RECORDS FOR PROCESSING:
[Start of Attachment]

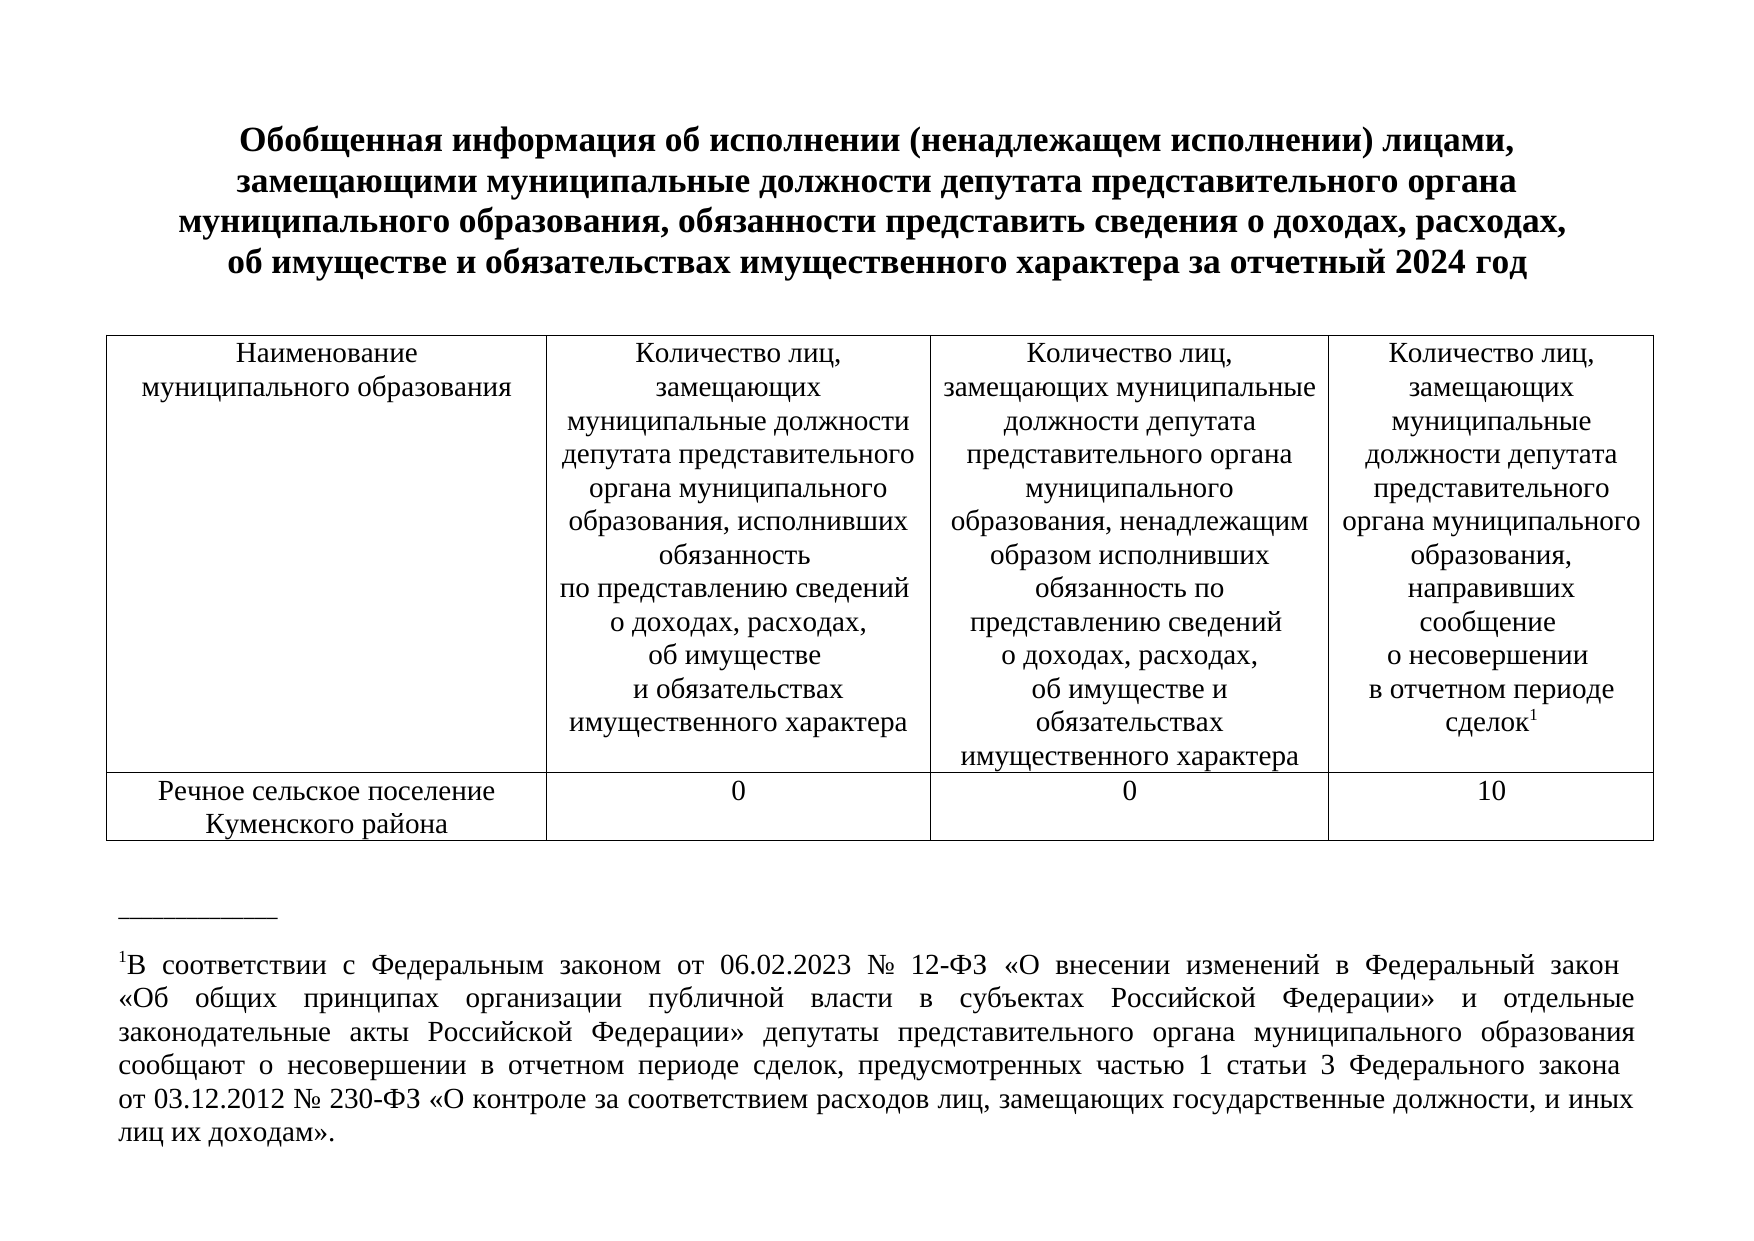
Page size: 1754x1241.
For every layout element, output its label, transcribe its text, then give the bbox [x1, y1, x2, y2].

table_header Количество лиц, замещающих муниципальные должности депутата представительного органа муниципального образования, направивших сообщение о несовершении в отчетном периоде сделок1 [1329, 336, 1653, 772]
table_cell Речное сельское поселение Куменского района [107, 773, 546, 840]
table_header Количество лиц, замещающих муниципальные должности депутата представительного органа муниципального образования, исполнивших обязанность по представлению сведений о доходах, расходах, об имуществе и обязательствах имущественного характера [547, 336, 930, 772]
text Обобщенная информация об исполнении (ненадлежащем исполнении) лицами, замещающими муниципальные должности депутата представительного органа муниципального образования, обязанности представить сведения о доходах, расходах, об имуществе и обязательствах имущественного характера за отчетный 2024 год [118, 118, 1636, 281]
table_header Наименование муниципального образования [107, 336, 546, 772]
table_cell 0 [547, 773, 930, 840]
table_header Количество лиц, замещающих муниципальные должности депутата представительного органа муниципального образования, ненадлежащим образом исполнивших обязанность по представлению сведений о доходах, расходах, об имуществе и обязательствах имущественного характера [931, 336, 1328, 772]
text 1В соответствии с Федеральным законом от 06.02.2023 № 12-ФЗ «О внесении изменений в Федеральный закон «Об общих принципах организации публичной власти в субъектах Российской Федерации» и отдельные законодательные акты Российской Федерации» депутаты представительного органа муниципального образования сообщают о несовершении в отчетном периоде сделок, предусмотренных частью 1 статьи 3 Федерального закона от 03.12.2012 № 230-ФЗ «О контроле за соответствием расходов лиц, замещающих государственные должности, и иных лиц их доходам». [118, 947, 1636, 1148]
table_cell 0 [931, 773, 1328, 840]
text ______________ [118, 894, 1636, 922]
table_cell 10 [1329, 773, 1653, 840]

[End of Attachment]

Reproduce the data in full. Do not carry over any picture.

Page size: 1754x1241.
For every layout element, output its label, transcribe its text, then give the bbox [x1, y1, x2, y2].

table_header Количество лиц, замещающих муниципальные должности депутата представительного органа муниципального образования, направивших сообщение о несовершении в отчетном периоде сделок1 [1329, 336, 1653, 772]
table_cell Речное сельское поселение Куменского района [107, 773, 546, 840]
table_header Количество лиц, замещающих муниципальные должности депутата представительного органа муниципального образования, исполнивших обязанность по представлению сведений о доходах, расходах, об имуществе и обязательствах имущественного характера [547, 336, 930, 772]
text Обобщенная информация об исполнении (ненадлежащем исполнении) лицами, замещающими муниципальные должности депутата представительного органа муниципального образования, обязанности представить сведения о доходах, расходах, об имуществе и обязательствах имущественного характера за отчетный 2024 год [118, 118, 1636, 281]
table_header Наименование муниципального образования [107, 336, 546, 772]
table_cell 0 [547, 773, 930, 840]
table_header Количество лиц, замещающих муниципальные должности депутата представительного органа муниципального образования, ненадлежащим образом исполнивших обязанность по представлению сведений о доходах, расходах, об имуществе и обязательствах имущественного характера [931, 336, 1328, 772]
text 1В соответствии с Федеральным законом от 06.02.2023 № 12-ФЗ «О внесении изменений в Федеральный закон «Об общих принципах организации публичной власти в субъектах Российской Федерации» и отдельные законодательные акты Российской Федерации» депутаты представительного органа муниципального образования сообщают о несовершении в отчетном периоде сделок, предусмотренных частью 1 статьи 3 Федерального закона от 03.12.2012 № 230-ФЗ «О контроле за соответствием расходов лиц, замещающих государственные должности, и иных лиц их доходам». [118, 947, 1636, 1148]
table_cell 0 [931, 773, 1328, 840]
text ______________ [118, 894, 1636, 922]
table_cell 10 [1329, 773, 1653, 840]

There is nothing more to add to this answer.